======== Data ========

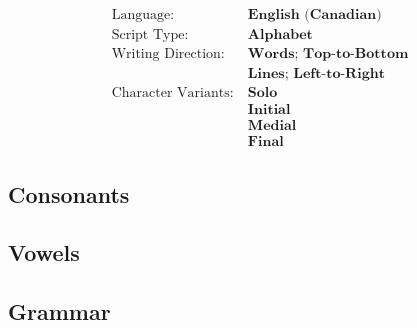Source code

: \label{AlD}
\begin{align*}
\text{Language:}~           & \textbf{English (Canadian)}   \\
\text{Script Type:}~        & \textbf{Alphabet}             \\
\text{Writing Direction:}~  & \textbf{Words; Top-to-Bottom} \\
                            & \textbf{Lines; Left-to-Right} \\
\text{Character Variants:}~ & \textbf{Solo}                 \\
                            & \textbf{Initial}              \\
                            & \textbf{Medial}               \\
                            & \textbf{Final}%
\end{align*}

\newpage
\subsection{Consonants}

    
\newpage
\subsection{Vowels}

    
\newpage
\subsection{Grammar}
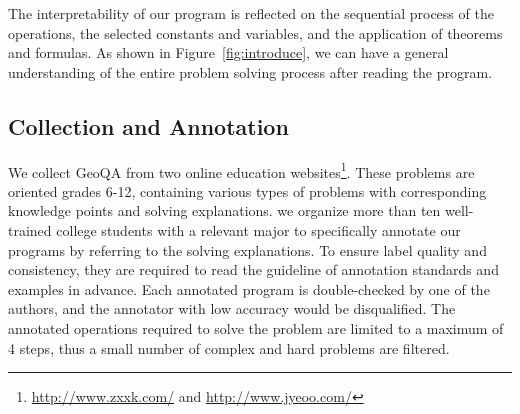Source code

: \documentclass[11pt,a4paper]{article}
\begin{document}
The interpretability of our program is reflected on the sequential process of the operations, the selected constants and variables, and the application of theorems and formulas. As shown in Figure~\ref{fig:introduce}, we can have a general understanding of the entire problem solving process after reading the program.















\begin{table}[tbp]
\centering
{}
\caption{An overview of 18 operations of four different types and 7 constants in the defined program set.
}
\label{table-program}
\end{table}

\subsection{Collection and Annotation}
We collect GeoQA from two online education websites\footnote{\href{http://www.zxxk.com/}{http://www.zxxk.com/} and   \href{http://www.jyeoo.com/}{http://www.jyeoo.com/}}. These problems are oriented grades 6-12, containing various types of problems with corresponding knowledge points and solving explanations. 
we organize more than ten well-trained college students with a relevant major to specifically annotate our programs by referring to the solving explanations. To ensure label quality and consistency, they are required to read the guideline of annotation standards and examples in advance. Each annotated program is double-checked by one of the authors, and the annotator with low accuracy would be disqualified. 
The annotated operations required to solve the problem are limited to a maximum of 4 steps, thus a small number of complex and hard problems are filtered.
\end{document}
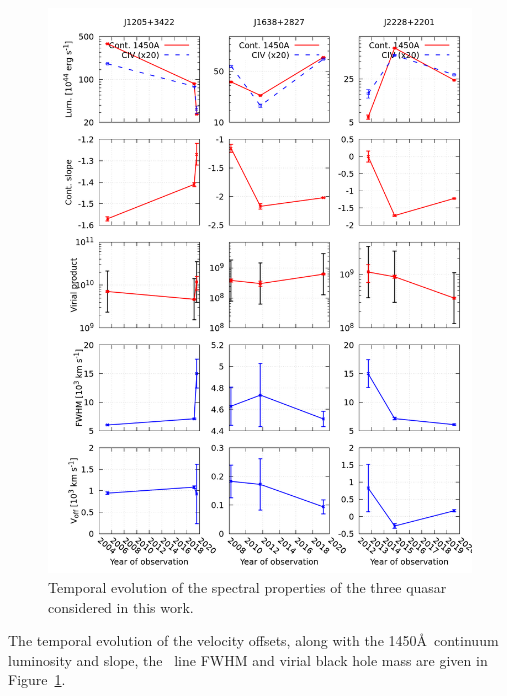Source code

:\documentclass[fleqn,usenatbib]{mnras}
\begin{document}
\begin{figure}
  \centering
  \includegraphics[width=\textwidth]{figures/QSFit-results}
  \vspace{-12pt}
  \caption{Temporal evolution of the spectral properties of the three
    quasar considered in this work.}
  \label{fig:QSFit-results}
\end{figure}
The temporal evolution of the velocity offsets, along with the
1450\AA\ continuum luminosity and slope, the \civ\ line FWHM
and virial black hole mass are given in Figure~\ref{fig:QSFit-results}.
\end{document}
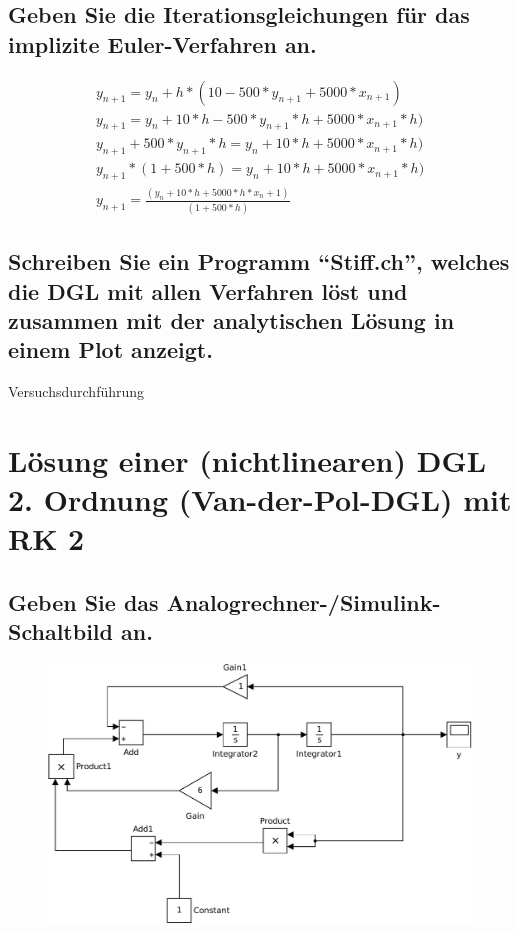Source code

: \documentclass[10pt,a4paper]{article}
\begin{document}
\subsection{Geben Sie die Iterationsgleichungen für das implizite Euler-Verfahren an.}
\begin{subequations}
\begin{align}
y_{n+1} = y_n + h * (10 - 500 * y_{n+1} + 5000 * x_{n+1})\\
y_{n+1} = y_n + 10 * h - 500 * y_{n+1} * h + 5000 * x_{n+1} * h)\\
y_{n+1} + 500 * y_{n+1} * h = y_n + 10 * h + 5000 * x_{n+1} * h)\\
y_{n+1} * (1+ 500 * h) = y_n + 10 * h + 5000 * x_{n+1} * h)\\
y_{n+1} = \frac{(y_n + 10 * h + 5000 * h * x_n+1)}{ (1+500*h)}
\end{align}
\end{subequations}

\subsection{Schreiben Sie ein Programm "`Stiff.ch"', welches die DGL mit allen Verfahren
löst und zusammen mit der analytischen Lösung in einem Plot anzeigt.}

\begin{center}
\begin{large}
Versuchsdurchführung
\end{large}
\end{center}


\section{Lösung einer (nichtlinearen) DGL 2. Ordnung (Van-der-Pol-DGL) mit RK 2}
\subsection{Geben Sie das Analogrechner-/Simulink-Schaltbild an.}
\begin{figure}[h]
\centering
\includegraphics[width=0.9\linewidth]{../screenshots/2}
\end{figure}
\end{document}
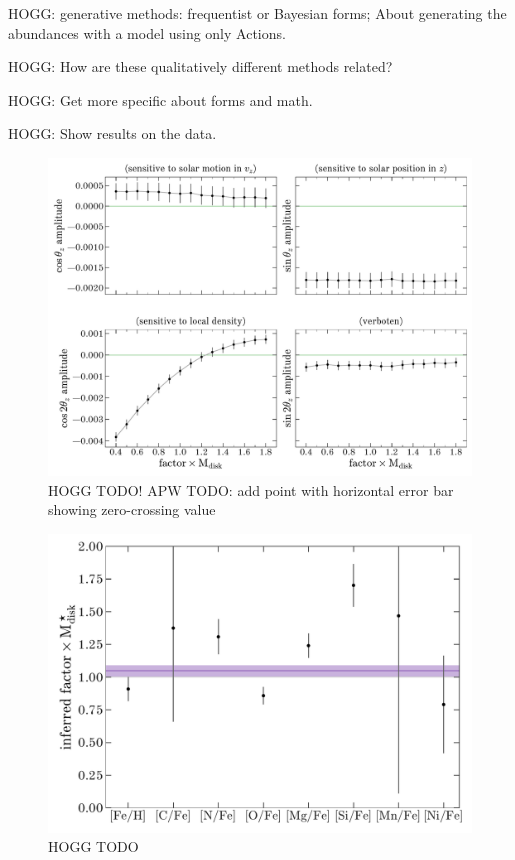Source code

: \documentclass[modern]{aastex63}
\begin{document}
HOGG: generative methods: frequentist or Bayesian forms; About generating the abundances
with a model using only Actions.

HOGG: How are these qualitatively different methods related?

HOGG: Get more specific about forms and math.

HOGG: Show results on the data.

\begin{figure}[!tp]
  \begin{center}
  \includegraphics[width=\textwidth]{coeff-vs-mdisk.pdf}
  \end{center}
  \caption{%
    HOGG TODO!
    APW TODO: add point with horizontal error bar showing zero-crossing value
  \label{fig:coeff-mdisk}
  }
\end{figure}

\begin{figure}[!tp]
  \begin{center}
  \includegraphics[width=\textwidth]{mdisk-vs-elem.pdf}
  \end{center}
  \caption{%
    HOGG TODO
  \label{fig:inferred-mdisk-elems}
  }
\end{figure}
\end{document}
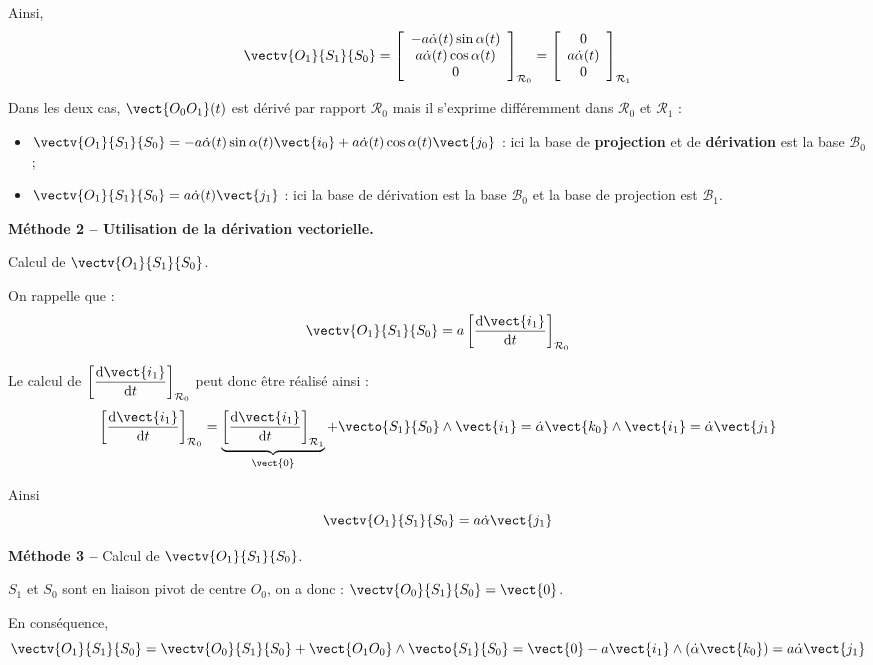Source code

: \begin{multicols}{2}
\begin{corrige}
Ainsi,
$$
\vectv{O_1}{S_1}{S_0} 
= \left[\begin{array}{c} 
-a\dot{\alpha}(t)\sin\alpha(t) \\
a \dot{\alpha}(t)\cos\alpha(t) \\
0 \end{array}\right]_{\mathcal{R}_0}
=\left[\begin{array}{c} 0 \\ a\dot{\alpha}(t) \\ 0\end{array}\right]_{\mathcal{R}_1}
$$

Dans les deux cas, $\vect{O_0O_1}(t)$ est dérivé par rapport $\mathcal{R}_0$ mais il s'exprime différemment dans $\mathcal{R}_0$ et $\mathcal{R}_1$ :
\begin{itemize}
\item $\vectv{O_1}{S_1}{S_0} = -a\dot{\alpha}(t)\sin\alpha(t) \vect{i_0}   + a\dot{\alpha}(t) \cos\alpha(t) \vect{j_0}$ : ici la base de \textbf{projection} et de \textbf{dérivation} est la base $\mathcal{B}_0$;
\item $\vectv{O_1}{S_1}{S_0} = a\dot{\alpha}(t)\vect{j_1}$ : ici la base de dérivation est la base $\mathcal{B}_0$ et la base de projection est $\mathcal{B}_1$.
\end{itemize}


\textbf{Méthode 2 -- Utilisation de la dérivation vectorielle.}

Calcul de $\vectv{O_1}{S_1}{S_0}$.

On rappelle que :
$$
\vectv{O_1}{S_1}{S_0} 
= a \left[\dfrac{\text{d}  \vect{i_1} }{\text{d}t}\right]_{\mathcal{R}_0}
$$

Le calcul de $\left[\dfrac{\text{d}  \vect{i_1} }{\text{d}t}\right]_{\mathcal{R}_0}$ peut donc être réalisé ainsi : 
$$ 
\left[\dfrac{\text{d}  \vect{i_1} }{\text{d}t}\right]_{\mathcal{R}_0} = 
\underbrace{\left[\dfrac{\text{d}  \vect{i_1} }{\text{d}t}\right]_{\mathcal{R}_1}}_{\vect{0}} + \vecto{S_1}{S_0}\wedge \vect{i_1}
=\dot{\alpha}\vect{k_0}  \wedge \vect{i_1}
=\dot{\alpha} \vect{j_1}
$$

Ainsi 
$$
\vectv{O_1}{S_1}{S_0} 
= a \dot{\alpha} \vect{j_1}
$$

\textbf{Méthode 3 -- }
Calcul de $\vectv{O_1}{S_1}{S_0}$.

$S_1$ et $S_0$ sont en liaison pivot de centre $O_0$, on a donc :  $\vectv{O_0}{S_1}{S_0}=\vect{0}$.

En conséquence, 
$$
\vectv{O_1}{S_1}{S_0} = \vectv{O_0}{S_1}{S_0} + \vect{O_1O_0}\wedge   \vecto{S_1}{S_0} = \vect{0} - a \vect{i_1} \wedge \left( \dot{\alpha}\vect{k_0} \right)
=a \dot{\alpha}\vect{j_1}
$$


\end{corrige}
\end{multicols}

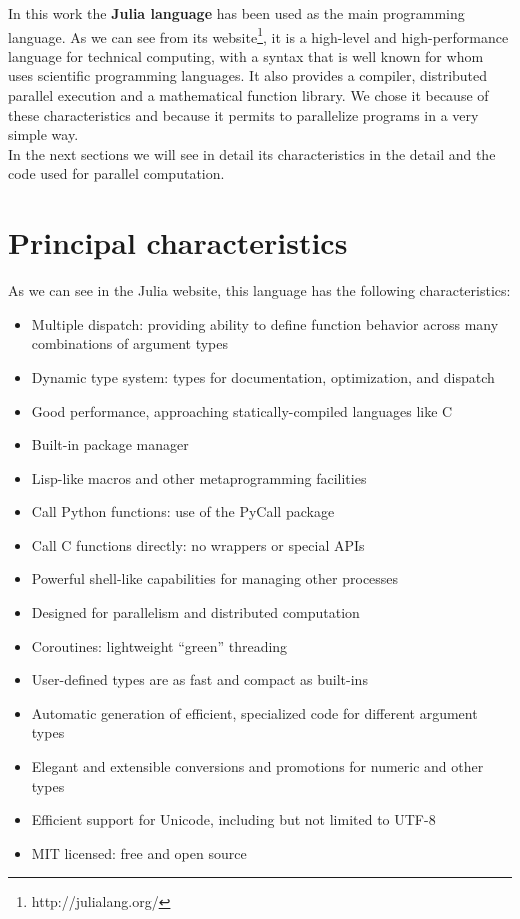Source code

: In this work the \textbf{Julia language} has been used as the main programming language. As we can see from its website\footnote{http://julialang.org/}, it is a high-level and high-performance language for technical computing, with a syntax that is well known for whom uses scientific programming languages. It also provides a compiler, distributed parallel execution and a mathematical function library. We chose it because of these characteristics and because it permits to parallelize programs in a very simple way.\\

In the next sections we will see in detail its characteristics in the detail and the code used for parallel computation.

\section{Principal characteristics}\label{sec23:julia}
As we can see in the Julia website, this language has the following characteristics:
\begin{itemize}
 \item Multiple dispatch: providing ability to define function behavior across many combinations of argument types
 \item Dynamic type system: types for documentation, optimization, and dispatch
 \item Good performance, approaching statically-compiled languages like C
 \item Built-in package manager
 \item Lisp-like macros and other metaprogramming facilities
 \item Call Python functions: use of the PyCall package
 \item Call C functions directly: no wrappers or special APIs
 \item Powerful shell-like capabilities for managing other processes
 \item Designed for parallelism and distributed computation
 \item Coroutines: lightweight “green” threading
 \item User-defined types are as fast and compact as built-ins
 \item Automatic generation of efficient, specialized code for different argument types
 \item Elegant and extensible conversions and promotions for numeric and other types
 \item Efficient support for Unicode, including but not limited to UTF-8
 \item MIT licensed: free and open source
\end{itemize}


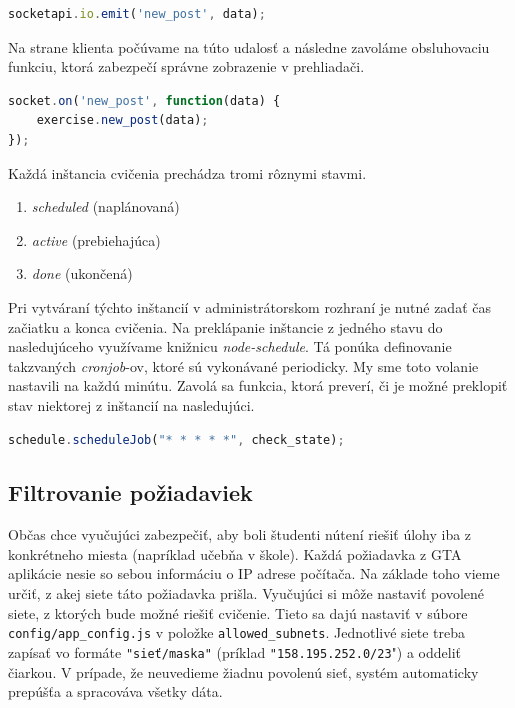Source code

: \begin{lstlisting}[language=JavaScript]
socketapi.io.emit('new_post', data);
\end{lstlisting}

Na strane klienta počúvame na túto udalosť a následne zavoláme obsluhovaciu
funkciu, ktorá zabezpečí správne zobrazenie v prehliadači.

\begin{lstlisting}[language=JavaScript]
socket.on('new_post', function(data) {
    exercise.new_post(data);
});
\end{lstlisting}

Každá inštancia cvičenia prechádza tromi rôznymi stavmi.
\begin{enumerate}
	\item \textit{scheduled} (naplánovaná)
	\item \textit{active} (prebiehajúca)
	\item \textit{done} (ukončená)
\end{enumerate}

Pri vytváraní týchto inštancií v administrátorskom rozhraní je nutné zadať
čas začiatku a konca cvičenia. Na preklápanie inštancie z jedného stavu do nasledujúceho
využívame knižnicu \textit{node-schedule}. Tá ponúka definovanie takzvaných
\textit{cronjob}-ov, ktoré sú vykonávané periodicky. My sme toto volanie nastavili
na každú minútu. Zavolá sa funkcia, ktorá preverí, či je možné preklopiť stav
niektorej z inštancií na nasledujúci.

\begin{lstlisting}[language=JavaScript]
schedule.scheduleJob("* * * * *", check_state);
\end{lstlisting} 

\subsection{Filtrovanie požiadaviek}
\label{sec:gtadataprocessing:ipfilter}

Občas chce vyučujúci zabezpečiť, aby boli študenti nútení riešiť úlohy
iba z konkrétneho miesta (napríklad učebňa v škole). Každá požiadavka z GTA aplikácie
nesie so sebou informáciu o IP adrese počítača. Na základe toho vieme určiť,
z akej siete táto požiadavka prišla. Vyučujúci si môže nastaviť povolené siete,
z ktorých bude možné riešiť cvičenie. Tieto sa dajú nastaviť v súbore
\verb'config/app_config.js' v položke \verb'allowed_subnets'.
Jednotlivé siete treba zapísať vo formáte \verb'"sieť/maska"'
(príklad \verb'"158.195.252.0/23'") a oddeliť čiarkou.
V prípade, že neuvedieme žiadnu povolenú sieť, systém automaticky prepúšťa
a spracováva všetky dáta.

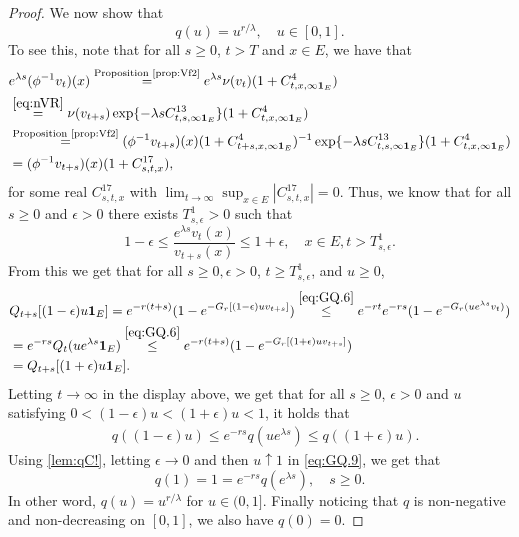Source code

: \documentclass[12pt,a4paper]{amsart}
\numberwithin{equation}{section}
\theoremstyle{plain}
\theoremstyle{definition}
\theoremstyle{remark}
\begin{document}
\begin{proof}
	We now show that
\begin{equation} \label{eq:GQ}
	q(u) = u^{r/\lambda},\quad u\in [0,1].
\end{equation}
To see this, note that for all $s\geq 0$, $t>T$ and $x\in E$, we have that
\begin{align}
	& e^{\lambda s}(\phi^{-1}v_t)(x)
	\overset{\text{Proposition \ref{prop:Vf2}}}= e^{\lambda s}\nu(v_{t})
		(1+ C^4_{t,x,\infty \mathbf 1_E})
	\\&\overset{\eqref{eq:nVR}}=\nu(v_{t+s})
	\exp\{-\lambda sC^{13}_{t,s,\infty \mathbf 1_E}\} (1+ C^4_{t,x,\infty \mathbf 1_E})
	\\&\overset{\text{Proposition \ref{prop:Vf2}}}= (\phi^{-1}v_{t+s})(x)
	(1+ C^4_{t+s,x,\infty \mathbf 1_E})^{-1} \exp\{-\lambda sC^{13}_{t,s,\infty \mathbf 1_E}\} (1+ C^4_{t,x,\infty \mathbf 1_E})
	\\& \label{eq:GQ.5}= (\phi^{-1}v_{t+s})(x) (1+C^{17}_{s,t,x}),
\end{align}
for some real $C_{s,t,x}^{17}$ with $\lim_{t\to \infty}\sup_{x\in E} |C_{s,t,x}^{17}| =0$.
	Thus, we know that for all $s\geq 0$ and $\epsilon >0$ there exists $T^1_{s,\epsilon}>0$ such that
	\begin{equation} \label{eq:GQ.6}
	1-\epsilon
	\leq \frac{e^{\lambda s}v_t(x)}{v_{t+s}(x)}
	\leq 1+\epsilon,
	 \quad x\in E, t> T^1_{s,\epsilon}.
	 \end{equation}
	From this we get that for all $s\geq 0, \epsilon > 0$, $t\ge T^1_{s,\epsilon}$, and $u\geq 0$,
\begin{align}
	& Q_{t+s}[ (1-\epsilon)u \mathbf 1_E ]
	= e^{-r (t+s)}( 1-e^{-G_r[(1-\epsilon)uv_{t+s}]} )
	\overset{\eqref{eq:GQ.6}}\leq e^{-r t} e^{-r s}( 1- e^{-G_r(ue^{\lambda s}v_t)} )
	\\&= e^{-r s}Q_t(ue^{\lambda s} \mathbf 1_E)
	\overset{\eqref{eq:GQ.6}}\leq e^{-r(t+s)}( 1-e^{-G_r[(1+\epsilon)uv_{t+s}]})
	\\&= Q_{t+s}[ (1+\epsilon)u \mathbf 1_E ].
\end{align}
	Letting $t\to \infty$ in the display above, we get that for all $s\geq 0$, $\epsilon > 0$ and $u$ satisfying $0 < (1 - \epsilon) u < (1+\epsilon)u < 1$, it holds that
\begin{align} \label{eq:GQ.9}
	& q((1-\epsilon)u)
	\leq e^{-r s}q(u e^{\lambda s})
	\leq q((1+\epsilon)u).
\end{align}
	Using \eqref{lem:qC!}, letting $\epsilon \to 0$ and then $u \uparrow 1$ in \eqref{eq:GQ.9}, we get that
\[
	q(1)
	=1
	= e^{- r s} q(e^{\lambda s}),
	\quad s \geq 0.
\]
	In other word, $q(u) = u^{r/\lambda}$ for $u\in (0,1]$.
	Finally noticing that $q$ is non-negative and non-decreasing on $[0,1]$, we also have $q(0) = 0$.


\end{proof}
\end{document}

========

- **Directions for this task**
If a line above holds the string "methods", return it as it stands.

- **Exercise result**
HOGG: generative methods: frequentist or Bayesian forms; About generating the abundances
HOGG: How are these qualitatively different methods related?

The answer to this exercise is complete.